(GIVEN ENTRIES Opens)
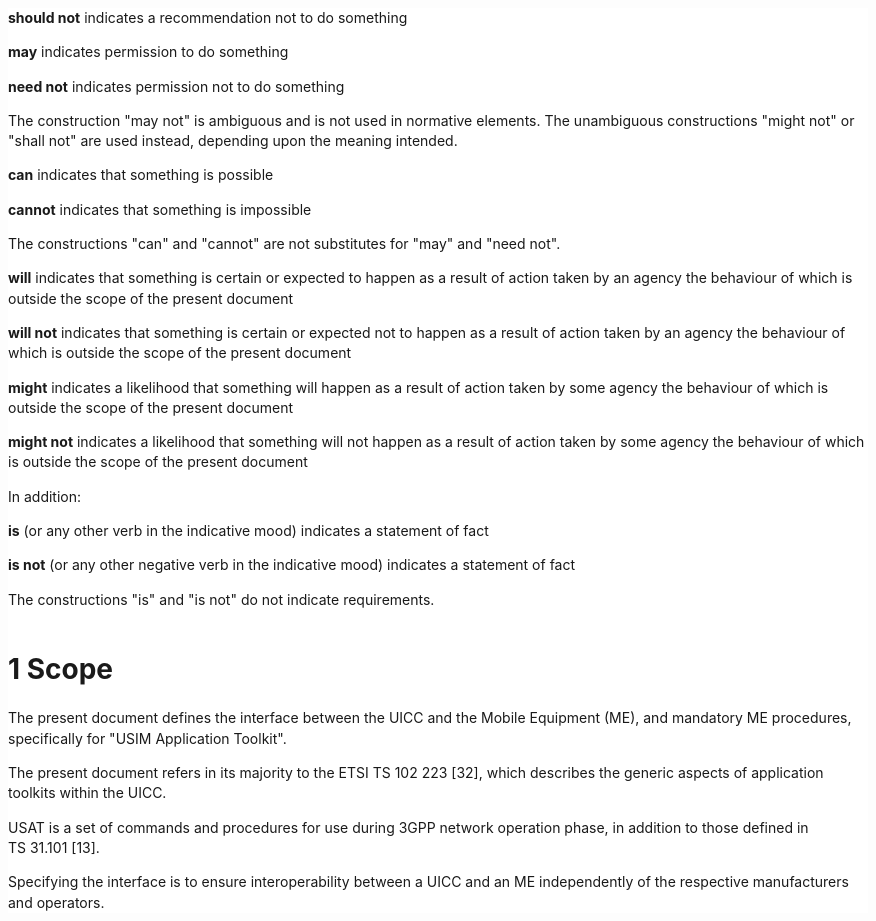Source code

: **should not** indicates a recommendation not to do something

**may** indicates permission to do something

**need not** indicates permission not to do something

The construction \"may not\" is ambiguous and is not used in normative
elements. The unambiguous constructions \"might not\" or \"shall not\"
are used instead, depending upon the meaning intended.

**can** indicates that something is possible

**cannot** indicates that something is impossible

The constructions \"can\" and \"cannot\" are not substitutes for \"may\"
and \"need not\".

**will** indicates that something is certain or expected to happen as a
result of action taken by an agency the behaviour of which is outside
the scope of the present document

**will not** indicates that something is certain or expected not to
happen as a result of action taken by an agency the behaviour of which
is outside the scope of the present document

**might** indicates a likelihood that something will happen as a result
of action taken by some agency the behaviour of which is outside the
scope of the present document

**might not** indicates a likelihood that something will not happen as a
result of action taken by some agency the behaviour of which is outside
the scope of the present document

In addition:

**is** (or any other verb in the indicative mood) indicates a statement
of fact

**is not** (or any other negative verb in the indicative mood) indicates
a statement of fact

The constructions \"is\" and \"is not\" do not indicate requirements.

1 Scope
=======

The present document defines the interface between the UICC and the
Mobile Equipment (ME), and mandatory ME procedures, specifically for
\"USIM Application Toolkit\".

The present document refers in its majority to the
ETSI TS 102 223 \[32\], which describes the generic aspects of
application toolkits within the UICC.

USAT is a set of commands and procedures for use during 3GPP network
operation phase, in addition to those defined in TS 31.101 \[13\].

Specifying the interface is to ensure interoperability between a UICC
and an ME independently of the respective manufacturers and operators.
(GIVEN ENTRIES Closes)
*PROBLEM STATEMENT*:
Going back to the entries above, set down exactly the lines that begin at the one with "indicates a statement" and end at the one with "operation phase, in", both included, and nothing else.

*RESULT*:
**is** (or any other verb in the indicative mood) indicates a statement
of fact

**is not** (or any other negative verb in the indicative mood) indicates
a statement of fact

The constructions \"is\" and \"is not\" do not indicate requirements.

1 Scope
=======

The present document defines the interface between the UICC and the
Mobile Equipment (ME), and mandatory ME procedures, specifically for
\"USIM Application Toolkit\".

The present document refers in its majority to the
ETSI TS 102 223 \[32\], which describes the generic aspects of
application toolkits within the UICC.

USAT is a set of commands and procedures for use during 3GPP network
operation phase, in addition to those defined in TS 31.101 \[13\].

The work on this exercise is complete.